GOAL OF THE EXERCISE: Set out every line of text from all the rows below as one numbered list, leaving out any blank lines.

ENTRIES PROVIDED:

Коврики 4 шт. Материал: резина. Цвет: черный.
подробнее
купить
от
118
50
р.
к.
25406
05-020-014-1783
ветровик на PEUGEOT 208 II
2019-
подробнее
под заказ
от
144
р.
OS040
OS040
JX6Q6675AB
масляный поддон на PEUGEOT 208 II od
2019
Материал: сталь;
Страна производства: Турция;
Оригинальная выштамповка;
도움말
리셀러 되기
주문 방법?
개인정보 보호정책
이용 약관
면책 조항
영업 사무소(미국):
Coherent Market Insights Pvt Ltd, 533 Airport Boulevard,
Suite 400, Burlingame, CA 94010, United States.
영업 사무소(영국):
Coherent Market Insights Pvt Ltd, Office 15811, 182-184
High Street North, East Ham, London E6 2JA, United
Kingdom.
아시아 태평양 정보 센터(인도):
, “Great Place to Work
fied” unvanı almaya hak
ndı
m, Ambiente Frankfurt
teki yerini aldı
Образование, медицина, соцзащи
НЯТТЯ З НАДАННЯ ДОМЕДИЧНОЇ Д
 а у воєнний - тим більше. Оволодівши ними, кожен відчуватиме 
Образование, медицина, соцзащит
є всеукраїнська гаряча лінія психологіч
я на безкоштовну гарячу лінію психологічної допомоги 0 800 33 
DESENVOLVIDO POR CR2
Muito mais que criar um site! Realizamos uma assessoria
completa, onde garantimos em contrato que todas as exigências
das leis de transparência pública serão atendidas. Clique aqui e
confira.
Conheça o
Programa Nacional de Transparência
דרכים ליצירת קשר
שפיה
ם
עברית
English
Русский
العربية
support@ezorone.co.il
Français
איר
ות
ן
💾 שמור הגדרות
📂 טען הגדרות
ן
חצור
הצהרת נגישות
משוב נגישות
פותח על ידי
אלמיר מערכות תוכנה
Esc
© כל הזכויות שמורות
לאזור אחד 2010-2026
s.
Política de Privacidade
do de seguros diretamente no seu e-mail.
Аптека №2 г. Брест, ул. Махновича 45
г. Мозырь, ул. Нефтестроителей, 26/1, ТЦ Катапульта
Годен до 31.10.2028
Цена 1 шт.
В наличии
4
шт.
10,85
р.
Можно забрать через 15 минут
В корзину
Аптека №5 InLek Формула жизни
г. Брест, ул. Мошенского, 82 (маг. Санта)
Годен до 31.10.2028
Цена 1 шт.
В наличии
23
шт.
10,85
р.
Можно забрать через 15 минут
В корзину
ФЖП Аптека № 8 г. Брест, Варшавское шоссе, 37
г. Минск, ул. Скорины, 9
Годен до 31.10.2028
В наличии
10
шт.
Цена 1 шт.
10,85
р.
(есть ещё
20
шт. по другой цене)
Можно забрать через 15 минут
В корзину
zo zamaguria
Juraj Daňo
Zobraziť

WRITTEN ANSWER:
1. Коврики 4 шт. Материал: резина. Цвет: черный.
2. подробнее
3. купить
4. от
5. 118
6. 50
7. р.
8. к.
9. 25406
10. 05-020-014-1783
11. ветровик на PEUGEOT 208 II
12. 2019-
13. подробнее
14. под заказ
15. от
16. 144
17. р.
18. OS040
19. OS040
20. JX6Q6675AB
21. масляный поддон на PEUGEOT 208 II od
22. 2019
23. Материал: сталь;
24. Страна производства: Турция;
25. Оригинальная выштамповка;
26. 도움말
27. 리셀러 되기
28. 주문 방법?
29. 개인정보 보호정책
30. 이용 약관
31. 면책 조항
32. 영업 사무소(미국):
33. Coherent Market Insights Pvt Ltd, 533 Airport Boulevard,
34. Suite 400, Burlingame, CA 94010, United States.
35. 영업 사무소(영국):
36. Coherent Market Insights Pvt Ltd, Office 15811, 182-184
37. High Street North, East Ham, London E6 2JA, United
38. Kingdom.
39. 아시아 태평양 정보 센터(인도):
40. , “Great Place to Work
41. fied” unvanı almaya hak
42. ndı
43. m, Ambiente Frankfurt
44. teki yerini aldı
45. Образование, медицина, соцзащи
46. НЯТТЯ З НАДАННЯ ДОМЕДИЧНОЇ Д
47.  а у воєнний - тим більше. Оволодівши ними, кожен відчуватиме 
48. Образование, медицина, соцзащит
49. є всеукраїнська гаряча лінія психологіч
50. я на безкоштовну гарячу лінію психологічної допомоги 0 800 33 
51. DESENVOLVIDO POR CR2
52. Muito mais que criar um site! Realizamos uma assessoria
53. completa, onde garantimos em contrato que todas as exigências
54. das leis de transparência pública serão atendidas. Clique aqui e
55. confira.
56. Conheça o
57. Programa Nacional de Transparência
58. דרכים ליצירת קשר
59. שפיה
60. ם
61. עברית
62. English
63. Русский
64. العربية
65. support@ezorone.co.il
66. Français
67. איר
68. ות
69. ן
70. 💾 שמור הגדרות
71. 📂 טען הגדרות
72. ן
73. חצור
74. הצהרת נגישות
75. משוב נגישות
76. פותח על ידי
77. אלמיר מערכות תוכנה
78. Esc
79. © כל הזכויות שמורות
80. לאזור אחד 2010-2026
81. s.
82. Política de Privacidade
83. do de seguros diretamente no seu e-mail.
84. Аптека №2 г. Брест, ул. Махновича 45
85. г. Мозырь, ул. Нефтестроителей, 26/1, ТЦ Катапульта
86. Годен до 31.10.2028
87. Цена 1 шт.
88. В наличии
89. 4
90. шт.
91. 10,85
92. р.
93. Можно забрать через 15 минут
94. В корзину
95. Аптека №5 InLek Формула жизни
96. г. Брест, ул. Мошенского, 82 (маг. Санта)
97. Годен до 31.10.2028
98. Цена 1 шт.
99. В наличии
100. 23
101. шт.
102. 10,85
103. р.
104. Можно забрать через 15 минут
105. В корзину
106. ФЖП Аптека № 8 г. Брест, Варшавское шоссе, 37
107. г. Минск, ул. Скорины, 9
108. Годен до 31.10.2028
109. В наличии
110. 10
111. шт.
112. Цена 1 шт.
113. 10,85
114. р.
115. (есть ещё
116. 20
117. шт. по другой цене)
118. Можно забрать через 15 минут
119. В корзину
120. zo zamaguria
121. Juraj Daňo
122. Zobraziť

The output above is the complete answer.